Quienes trabajan en esta materia conocen que las redes de apoyo se enfrentan a los miedos y obstáculos que paralizan a las víctimas de la violencia. Los/as profesionales especializados conocen bien el catálogo de elementos paralizantes que impiden que las mujeres se comprometan activamente con su recuperación y no cabe por tanto enumerarlos prolijamente, aunque quizás sea bueno recordar que son muchos y se extienden, desde los aspectos de atribución causal, hasta las secuelas psicológicas provocadas por el maltrato. En ese repertorio caben también las falsas creencias o valores de tipo cultural, religioso o familiar y por supuesto las circunstancias de tipo laboral, económico o de carencia de recursos.
A Gallardón le compete afrontar el conocimiento de las causas que desencadenan ese hecho en Madrid, sin escudarse como hace Concha Dancausa y su Directora General en “que las mujeres hacen uso de su libertad al rechazarlos”(sic). No debería ser necesario recordarles que precisamente la palabra libertad es de las pocas que no aparecen en el catálogo de las causas de capitulación ante la violencia.
Muchas personas han creído, ante muchas de las resignadas reacciones de las víctimas, que estas “toleran” y “transigen” con la violencia. Pero hace ya mucho tiempo, quien busco respuestas para conocer los motivos que llevaban a las mujeres a “acomodarse” a la violencia encontró respuestas que llevaron a definir la ”indefensión aprendida” y otros comportamientos adaptativos de supervivencia. Esos hallazgos explicativos permitieron avanzar en la eficacia de las intervenciones.
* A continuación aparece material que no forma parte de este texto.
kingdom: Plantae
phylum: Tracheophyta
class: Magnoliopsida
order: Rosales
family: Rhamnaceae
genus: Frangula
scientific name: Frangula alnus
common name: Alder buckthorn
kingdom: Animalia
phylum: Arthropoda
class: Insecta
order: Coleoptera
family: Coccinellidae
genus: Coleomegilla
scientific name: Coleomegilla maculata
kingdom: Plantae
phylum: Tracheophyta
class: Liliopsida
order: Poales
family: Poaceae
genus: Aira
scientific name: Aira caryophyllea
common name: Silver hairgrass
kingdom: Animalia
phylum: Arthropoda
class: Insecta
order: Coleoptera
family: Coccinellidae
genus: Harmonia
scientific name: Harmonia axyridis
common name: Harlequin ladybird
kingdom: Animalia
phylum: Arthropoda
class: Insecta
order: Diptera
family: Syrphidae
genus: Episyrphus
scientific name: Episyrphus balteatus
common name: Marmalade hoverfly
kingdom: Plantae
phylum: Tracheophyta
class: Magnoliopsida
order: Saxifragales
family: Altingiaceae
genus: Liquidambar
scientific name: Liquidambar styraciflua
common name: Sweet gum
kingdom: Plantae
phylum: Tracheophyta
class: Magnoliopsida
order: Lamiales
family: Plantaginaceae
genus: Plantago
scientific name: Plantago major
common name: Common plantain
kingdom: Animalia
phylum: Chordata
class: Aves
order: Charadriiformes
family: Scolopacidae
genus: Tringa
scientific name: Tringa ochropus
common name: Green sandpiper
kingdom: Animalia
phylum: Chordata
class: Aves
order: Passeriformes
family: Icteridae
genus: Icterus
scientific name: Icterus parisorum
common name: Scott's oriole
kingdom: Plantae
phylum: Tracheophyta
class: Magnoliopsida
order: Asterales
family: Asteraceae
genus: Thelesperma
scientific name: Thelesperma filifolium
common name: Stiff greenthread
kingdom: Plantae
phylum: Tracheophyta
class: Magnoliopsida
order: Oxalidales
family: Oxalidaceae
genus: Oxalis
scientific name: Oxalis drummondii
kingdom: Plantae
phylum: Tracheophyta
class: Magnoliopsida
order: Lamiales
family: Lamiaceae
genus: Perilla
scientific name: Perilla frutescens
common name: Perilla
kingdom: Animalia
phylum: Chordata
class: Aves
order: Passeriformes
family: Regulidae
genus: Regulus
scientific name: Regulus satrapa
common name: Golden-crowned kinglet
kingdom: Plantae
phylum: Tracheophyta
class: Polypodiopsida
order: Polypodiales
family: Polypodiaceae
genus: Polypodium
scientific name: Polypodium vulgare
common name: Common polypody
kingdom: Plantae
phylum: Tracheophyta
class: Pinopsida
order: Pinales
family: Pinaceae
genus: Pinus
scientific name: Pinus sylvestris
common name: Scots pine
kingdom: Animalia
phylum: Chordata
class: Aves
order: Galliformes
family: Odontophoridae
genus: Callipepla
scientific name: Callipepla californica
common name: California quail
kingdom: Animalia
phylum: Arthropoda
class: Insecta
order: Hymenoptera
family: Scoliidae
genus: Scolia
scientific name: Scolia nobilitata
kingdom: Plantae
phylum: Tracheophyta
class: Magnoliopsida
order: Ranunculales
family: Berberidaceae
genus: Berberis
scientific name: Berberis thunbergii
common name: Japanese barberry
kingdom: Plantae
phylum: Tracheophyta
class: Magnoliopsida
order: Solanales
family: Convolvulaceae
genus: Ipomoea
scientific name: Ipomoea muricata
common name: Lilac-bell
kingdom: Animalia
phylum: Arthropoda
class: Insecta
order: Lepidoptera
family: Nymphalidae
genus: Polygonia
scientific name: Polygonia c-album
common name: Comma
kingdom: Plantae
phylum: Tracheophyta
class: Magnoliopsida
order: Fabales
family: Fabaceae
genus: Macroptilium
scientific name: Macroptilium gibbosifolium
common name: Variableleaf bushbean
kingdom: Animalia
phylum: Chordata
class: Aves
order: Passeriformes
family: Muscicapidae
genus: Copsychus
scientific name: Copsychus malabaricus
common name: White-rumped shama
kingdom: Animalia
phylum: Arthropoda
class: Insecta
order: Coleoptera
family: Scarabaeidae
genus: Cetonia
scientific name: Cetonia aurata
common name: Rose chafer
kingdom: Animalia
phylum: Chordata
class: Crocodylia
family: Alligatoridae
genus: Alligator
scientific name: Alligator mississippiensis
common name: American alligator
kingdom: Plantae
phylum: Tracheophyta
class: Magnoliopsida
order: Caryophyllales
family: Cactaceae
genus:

Cuando desde el Grupo Socialista hemos reclamado a Gallardón, realizar un análisis de los perfiles de abandono de cara a contrarrestar los obstáculos que disuaden a las mujeres de implicarse en el proceso de recuperación y reparación del daño, estamos demandado compromiso para avanzar activamente contra la violencia y sus secuelas.
Pero en el colmo de la procacidad el PP madrileño de Concha Dancausa, elude responsabilidades, hace dejación de competencias y se despacha con la persistente matraca de atribuir al Gobierno de España la responsabilidad de hacer aquello que, como en este caso, compete a Comunidades Autónomas y Ayuntamientos. Sea como sea el hecho es que Gallardón ha rechazado analizar esta situación y, al hacerlo, desliga al Ayuntamiento del compromiso que la sociedad madrileña le exige para frenar esta barbarie, se desliga de los consensos, limita el esfuerzo para frenar esta violencia y se pone en un lugar difícilmente calificable.